Дочери Евы (Арутюнова) - страница 78

В отличие от прекрасных азиаток ноги у Тани были белые, с правильными изгибами в нужных местах.

– Ослепительница, – беличьей кисточкой художник щекотал тупенькие пальчики с аккуратно подпиленными малиновыми ноготками, неспешно прохаживался по шелковой голени. Ослепительница дрыгалась, хохотала ломким баском.

В каком-нибудь Париже или Стамбуле цены бы не было многочисленным талантам мсье Бенкендорфа, но в нашем городе порнография столь же высоко ценилась, сколь жестоко каралась. По всей строгости закона.

Когда вышибали дверь и вламывались с понятыми, – двумя угрюмыми соседками, пропахшими борщом и размеренным бытом, и двумя совершенно случайными (!) прохожими в одинаковых шапках-ушанках, мосье как раз устанавливал штатив.

– Содом и гоморра, оспадиспаси, – прибившаяся к понятым старушка из пятнадцатой квартиры пугливо и часто крестилась. Ее острое личико светилось от любопытства.

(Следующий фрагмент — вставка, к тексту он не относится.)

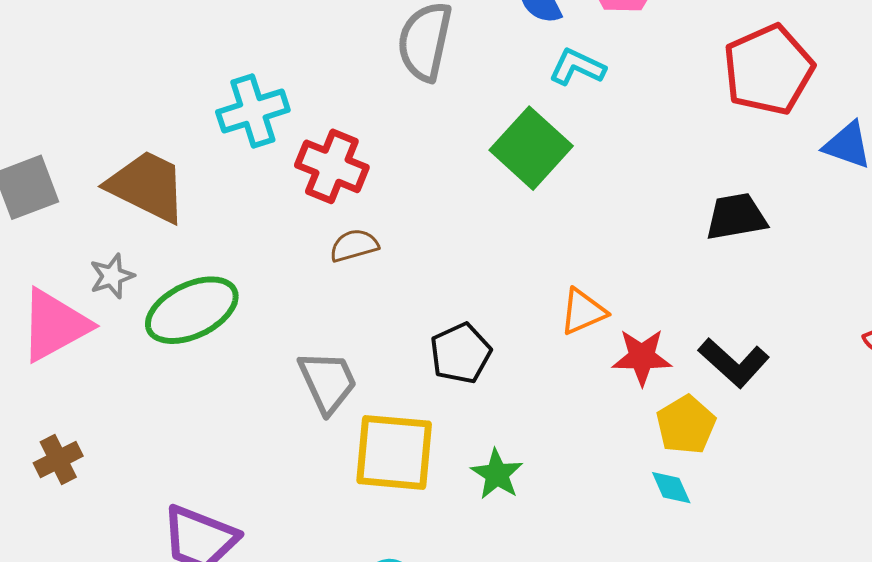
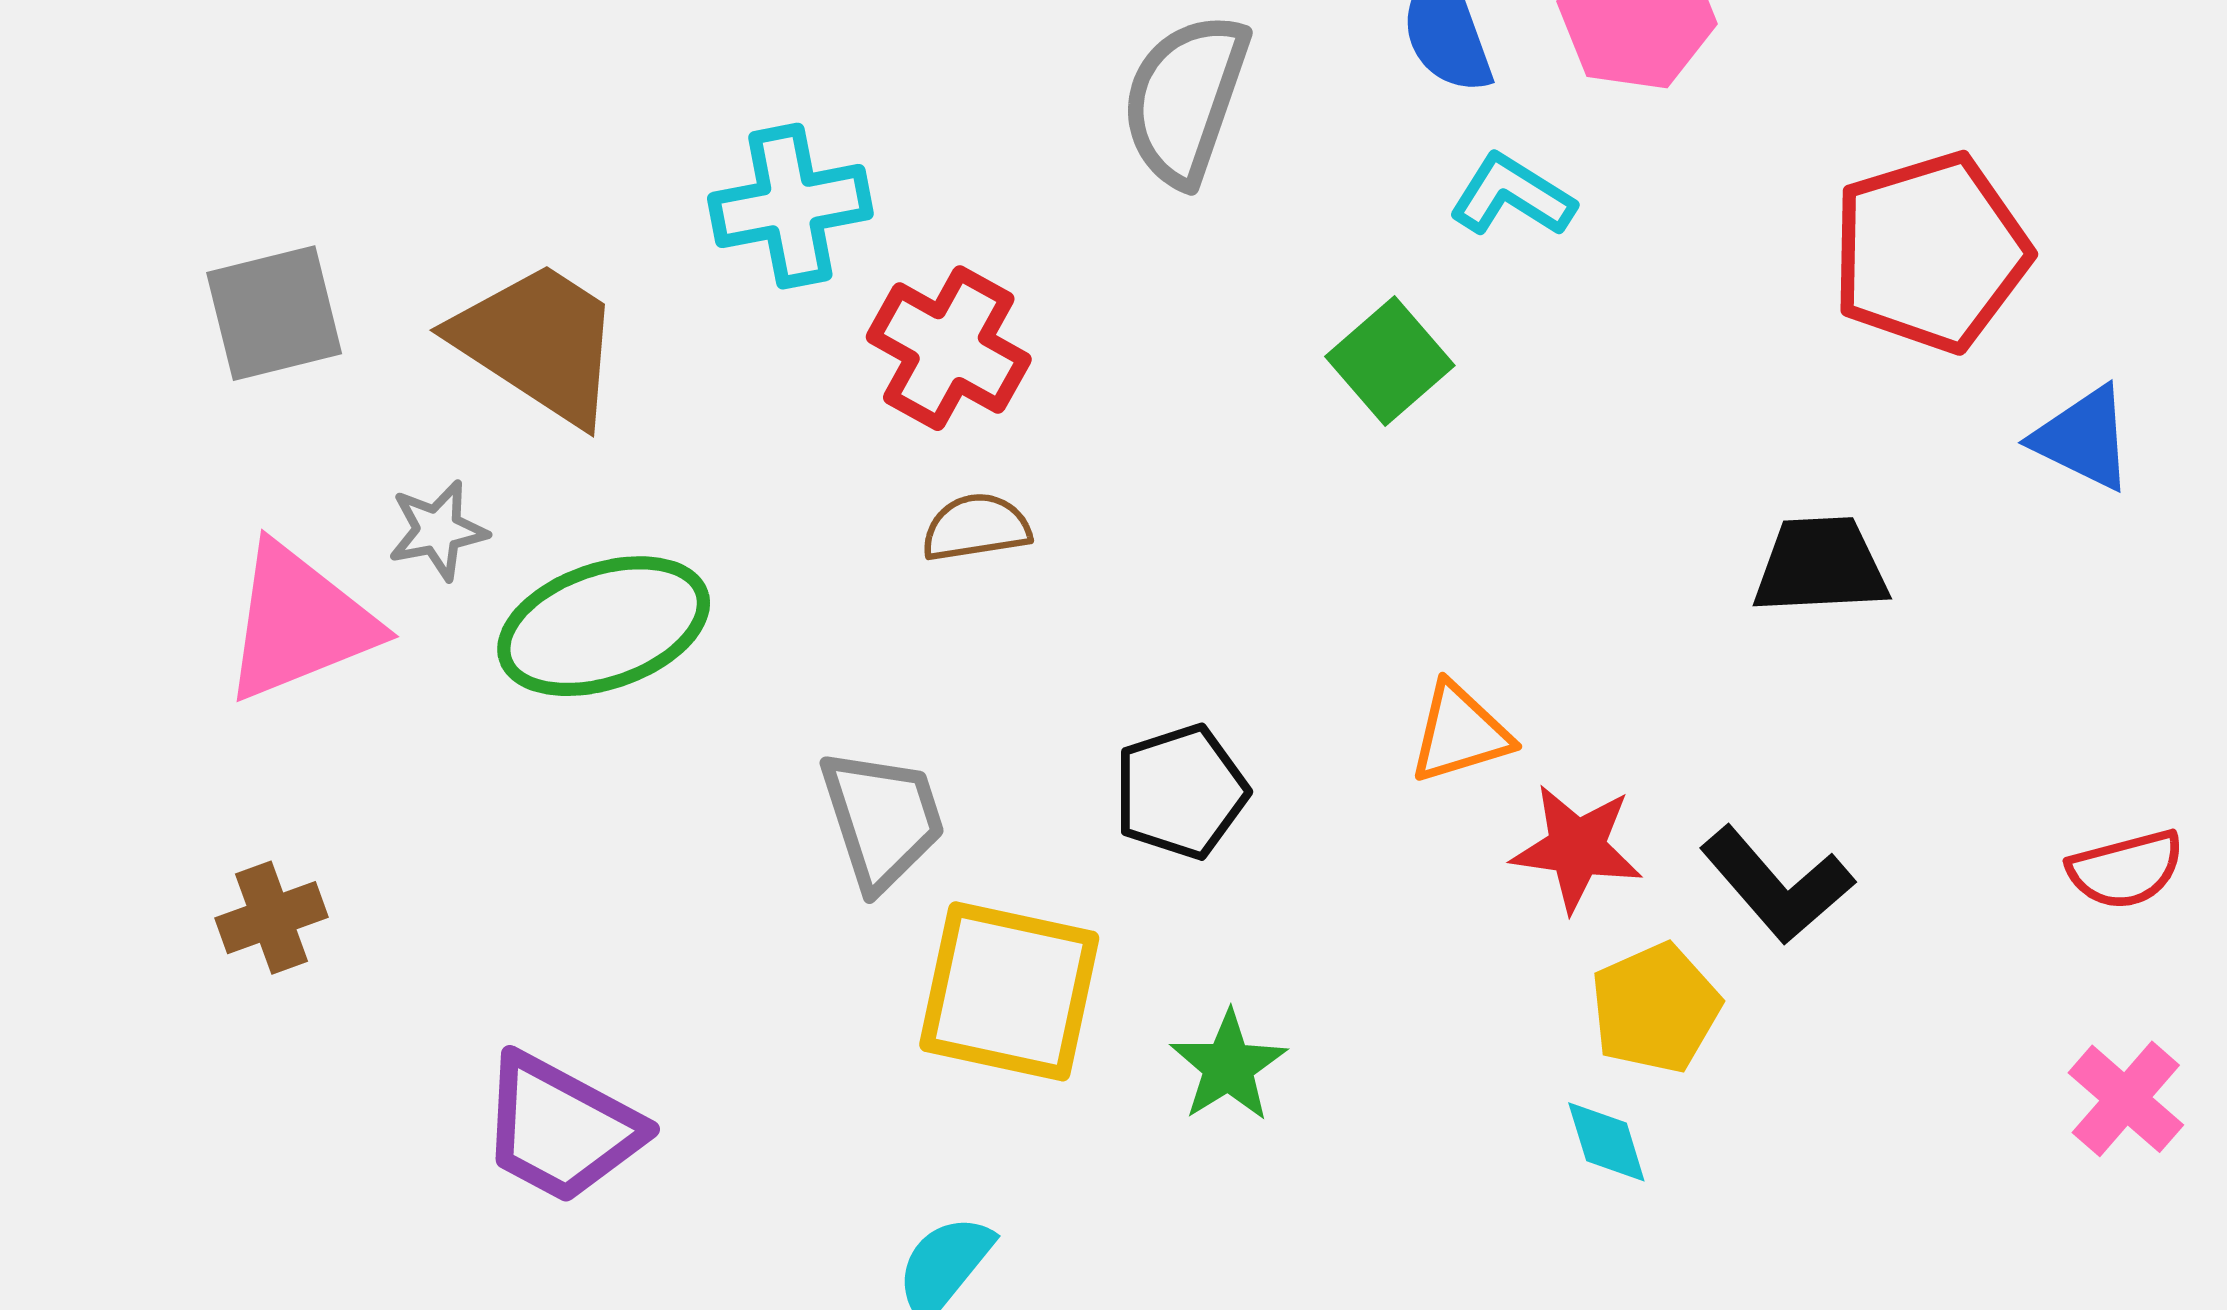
green square: (531, 148) -> (1390, 361), size x0.7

На фоне занавешенной алым шелком стены в не оставляющих сомнений позах изгибались две нежные гейши, абсолютно голые, с набеленными лицами и зачерненными, как это и положено зубами. Гейши зябко ежились, переступали босыми ступнями и послушно улыбались в направленный на них объектив.

Птички небесные


Все чаще являлась ему Она. Выводящая старательные буковки – с нажимом и наклоном вправо: «Прощай. Твой Бармалей».

Отчего Бармалей, никто уже не помнил, так сложилось – Бармалей, и все тут.

Идущая на него растопыренными руками и ногами, «очень-преочень страшная», – Бармалей ты мой, – хохотал Петров и небольно выкручивал страшилищу руки и подгребал к себе, умиляясь кукольной хрупкости.

Подгребал к себе, подминал, комкал, мял и разглаживал. Один за другим разжимались пальцы, и обессиленная ладонь раскрывалась лодочкой – плыла, покачивалась на волнах. Теперь Бармалеем был он, нет – просто чудовищем. Чудовище и аленький цветок.

Цветок подрагивал, благоухал, тянулся палевыми лепестками. В сердцевине его огромный Петров сворачивался клубком, поджимал ноги и забывался блаженным сном.

Сон повторялся с завидным постоянством, и пробуждение походило на обвал – в полной тишине, с клокочущим сердцем, он ожидал рассвета.

На рассвете сказка выцветала, уступая место дневным хлопотам. Разве что иногда вырывалась на волю – то краешком платья, то детской ладонью, сжимающей поручень в метро.

В том-то и ужас, что многие напоминали ее. Ничего особенного. Ни роскошных кудрей – так, небрежная падающая на глаза челка, ни особой глубины и страстности – только ломкость прыгающего кузнечика, стрекозье порхание, трепыхание и тонкая кожа – решительно везде, тонкая, то горячая, то прохладная, с полынно-медовым привкусом – особенно здесь, на животе, и тут, у предплечья, а еще – у выступающих ключиц, у разлетающихся в стороны лопаток, – а здесь у нас будут крылья, – смеялся Петров, и легко касался выступающих позвонков, и не было больше чудовищ, бармалеев, аленьких, а только это пугающее ощущение уязвимости – ее ли, своей ли?